Linear Algebra for Deep Learning

The following content was posted to lecture forum, summarizing my brief comments on parts of MIT 18.06 (Spring 2005) Linear Algebra by Prof. Strang link. My main focus is on how this course connects to deep learning.

lecture 1: the geometry of linear algebra: helps you visualize vectors and matrix operations. Useful for understanding why the concepts of ‘space’ is so important in deep learning, like feature space or how gradient descent searches for a ‘platform’ in that space
lecture 2: elimination of matrices: shows how systems of linear equations can be expressed and solved through matrix operations. This lecture helps understanding why deep learning is built around matrix operation, and why some vectors are treated as variables while some matrices we call it weights. Essentially, these are just all systems of equations, each describing relationships among different variables.
lec3, multiplication and inverse matrices: explain matrix multiplication geometrically. This helps you grasp why we say a linear layer in deep learning ‘transform’ features into another ‘space’, and why nonlinear functions like sigmoid are needed and are inserted between transformations, etc.
lec4, matrix factorization, it helps in understanding more advanced decompositions in machine learning and deep learning, such as PCA, SVD, and LoRA
lec5-6, transpose, space, column space, and null space: it introduces some common matrix operations. Deep learning often use transposes, this section covers their properties. e.g., \(X^TX\) (X’s transpose and X) is ‘symmetric’, and symmetric matrices have invertible forms, which is why the linear regression analytical solution use them. It also explains vector space and subspace, key for understanding deep learning at a more structural level. e.g., each layer operates on a vector within a vector space, and linear transformations only preserve that structure, so out-of-distribution data outside the ‘span’ cannot be mapped in if we just apply linear transformation, but nonlinear transformation (e.g., sigmoid, kernel tricks) can alter the space.
lec7-8, solving \(Ax=b\): shows algebraic methods for finding solutions. In deep learning, we usually approximate these with methods like gradient descent. But learning this, you’ll understand why we just approximate the solutions, e.g., exact solutions are computationally heavy, and ‘low-rank’/’singular’ matrices can make them only have the trivial solution \(x=0\) (aka non solvable if \(x!=0\))

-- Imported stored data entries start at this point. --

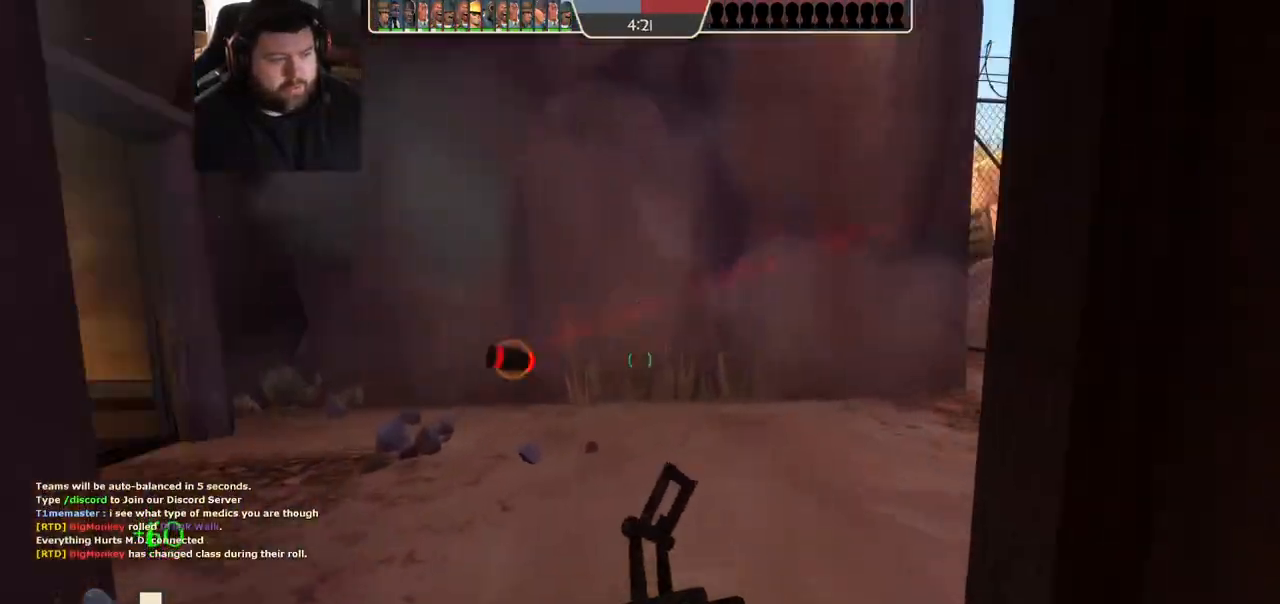
{"buttons": [], "left_stick": "up-left", "right_stick": "center", "events": [[33, "SQUARE", "up"], [200, "left_stick", "up-left"], [400, "right_stick", "center"]]}
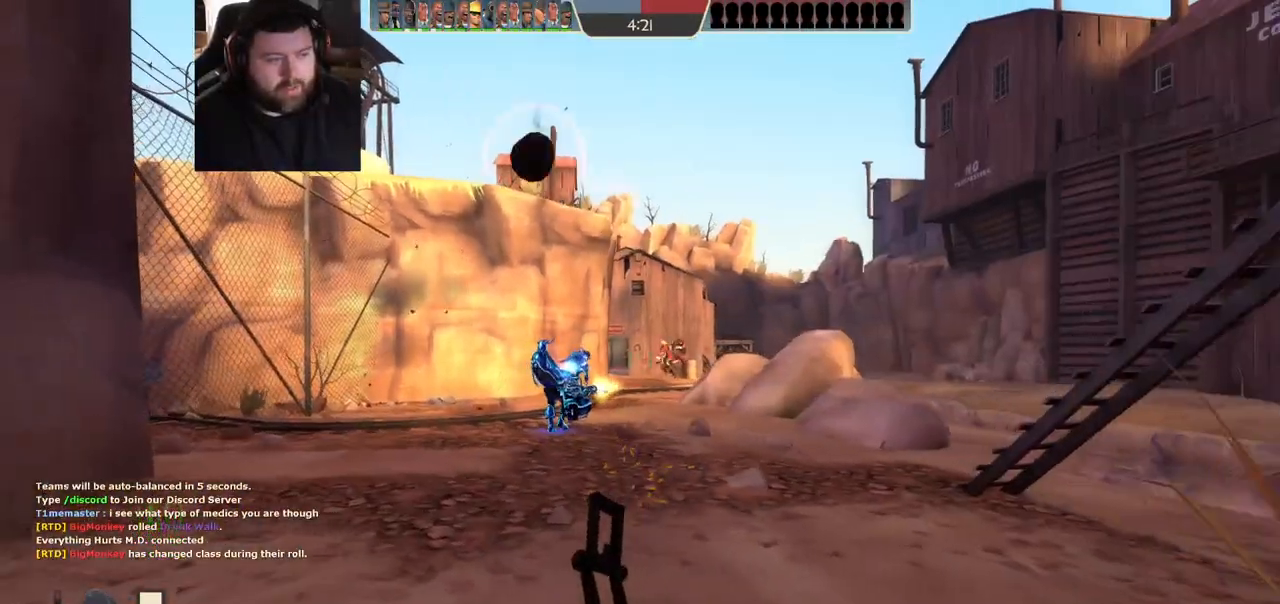
{"buttons": [], "left_stick": "up-left", "right_stick": "center", "events": [[50, "right_stick", "right"], [150, "right_stick", "center"]]}
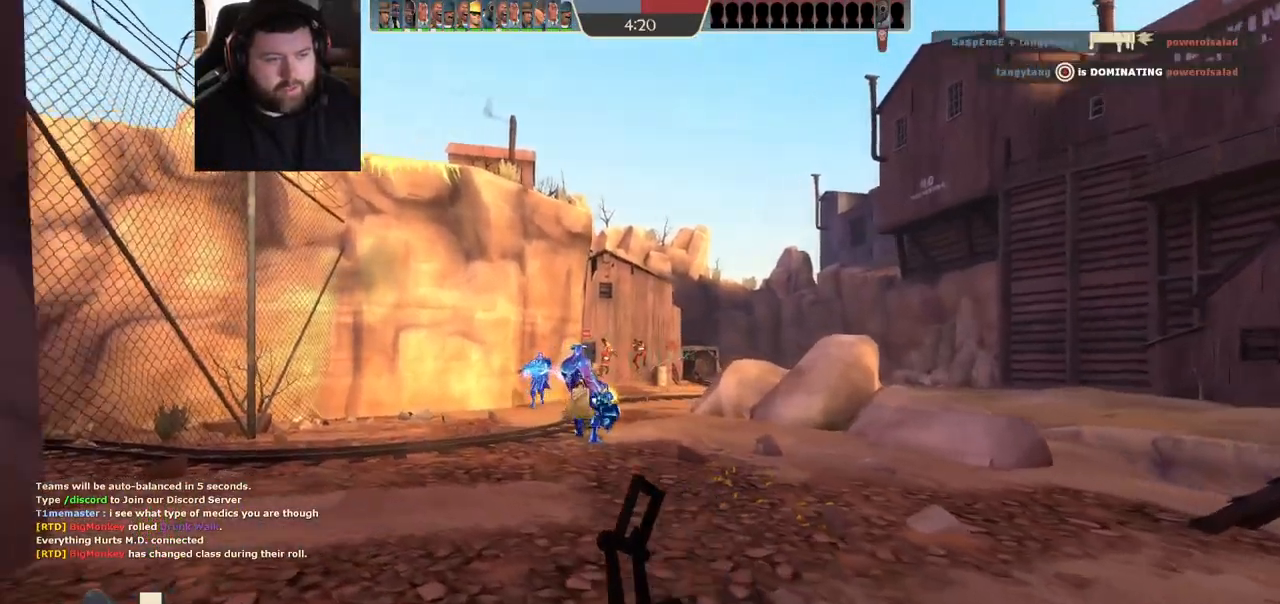
{"buttons": [], "left_stick": "up-right", "right_stick": "center", "events": [[83, "left_stick", "up"], [250, "left_stick", "up-right"]]}
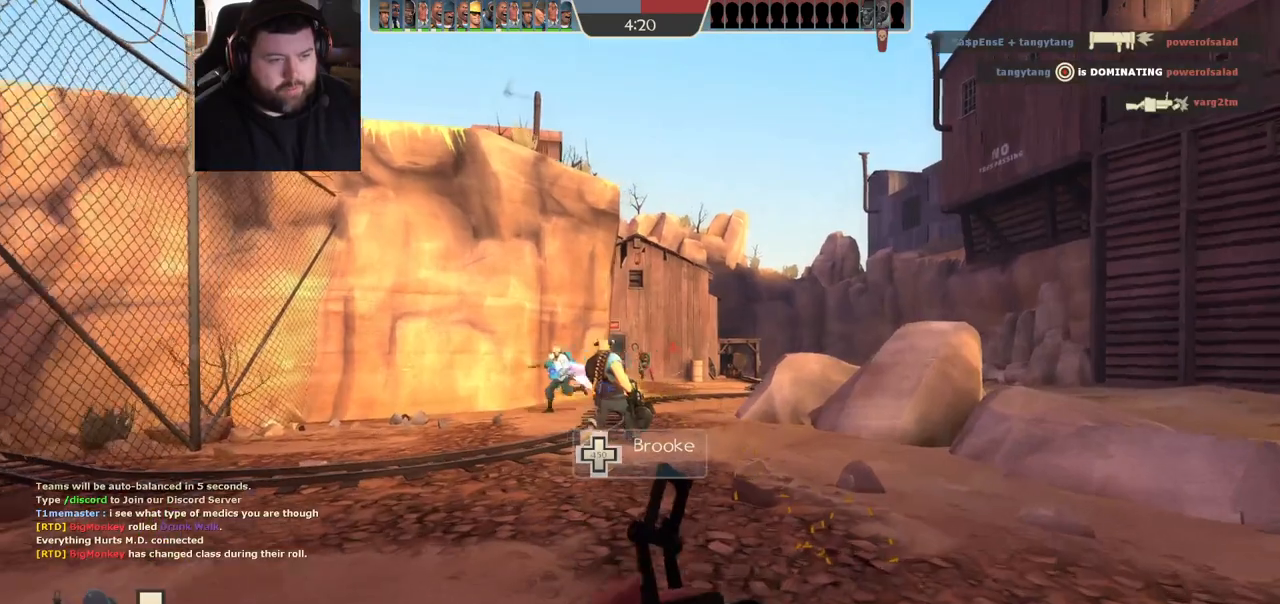
{"buttons": ["R2"], "left_stick": "up-right", "right_stick": "center", "events": [[383, "R2", "down"]]}
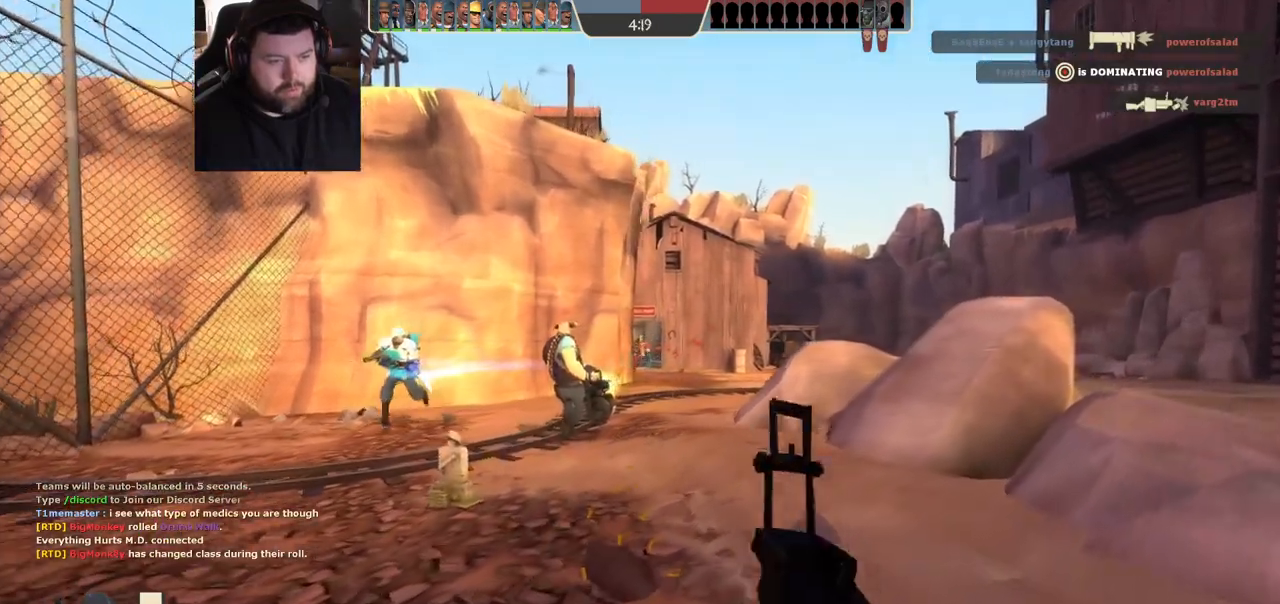
{"buttons": ["R1", "R2"], "left_stick": "up-left", "right_stick": "center", "events": [[283, "left_stick", "up-left"], [350, "R1", "down"]]}
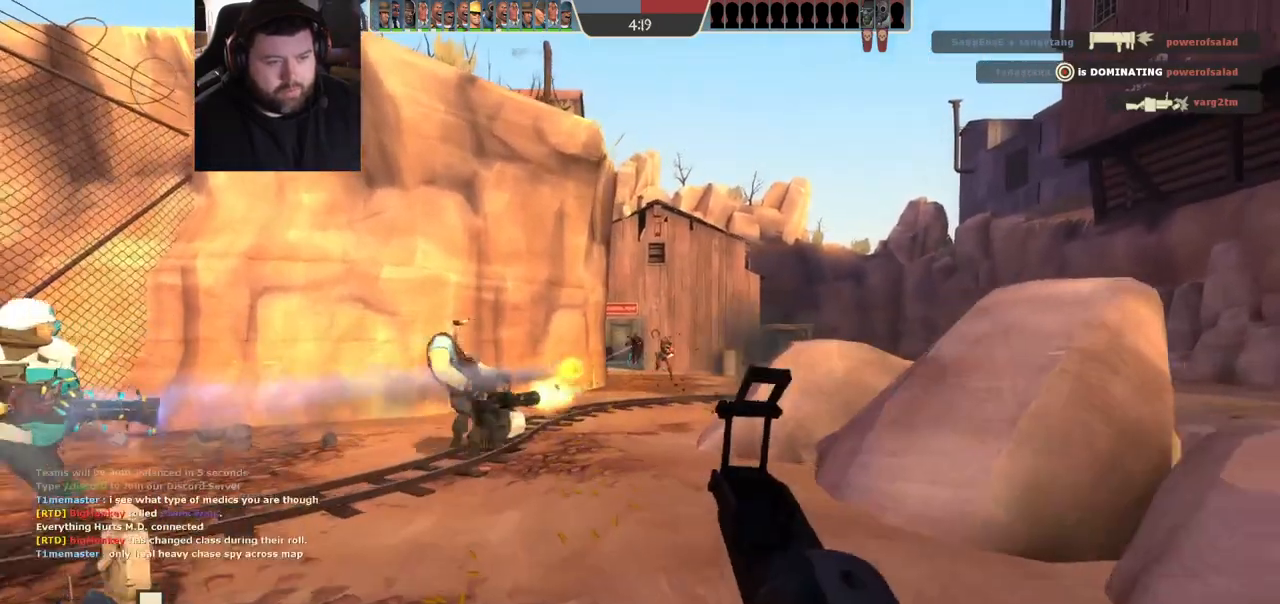
{"buttons": ["R1", "R2"], "left_stick": "down-right", "right_stick": "center", "events": [[67, "left_stick", "up-right"], [167, "left_stick", "down-right"], [217, "left_stick", "down-left"], [350, "left_stick", "up-left"], [400, "left_stick", "up-right"], [467, "left_stick", "down-right"]]}
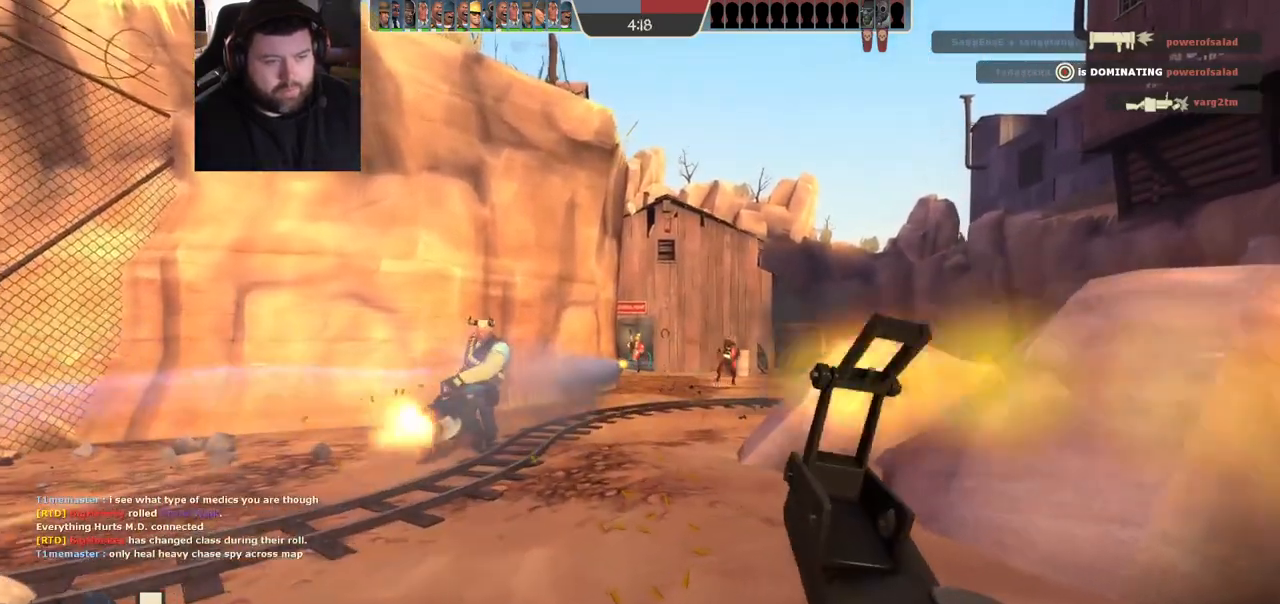
{"buttons": ["R2"], "left_stick": "down-right", "right_stick": "center", "events": [[33, "left_stick", "down-left"], [183, "left_stick", "down-right"], [367, "R1", "up"]]}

lec9, 14, independence, basis and dimention, orthogonal vectors and subspaces: helps in understanding information redundancy in deep learning and how some methods reduce it through decorrelation. Orthogonal subspaces also relate to more advanced deep learning’s matrix decomposition methods. e.g., when separating a speech feature subspace into orthogonal ‘speaking style’ and ‘content’ spaces, you can question whether such decomposition is really legit? Are ‘speaking style’ and ‘content’ really independant with each other?
lec15, 16, projection matrix; atm I cannot come up with a direct deep learninguse, but understanding it helps in grasping other matrix operations. It shows why some decompositions can be viewed as feature projections, or another example, why the analytical solution in linear regression represents projection onto the model space (like a line in 2d plane). You’ll see how geometry and formulas elegantly align.
lec 19-21: determinant, eigenvalues and eigenvectors: improtant for understand transformations (all those feedforward layers/projection matrix in deep learning). Eigenvalues describe how a transformation scales or shrinks vectors in certain directions. e.g., in SVD decomposition, large eigenvalues correspond to bigger impact, dimensions with higher eigenvalues are considered important to prediction. For phenomena like ‘gradient vanishing’ (or ‘gradient explode’) can also be explained by eigen values. If a transformation have eigenvalues smaller than 1, then keep applying this transformation repeatly will make the vector smaller and smaller until it becomes zero –> gradient vanishes. Which kind of network repeately applies the same transformation? RNNs. So if you’ve learned linear algebra well, when you see an RNN design, you might immediately think, ‘wait, this setup can cause gradient vanishing or explosion (determined by the eigenvalues)’. The determinant is also worth looking at, mainly bc it’s used to find eigenvalues. Ofc it has many other uses tho I can’t think of them all right now.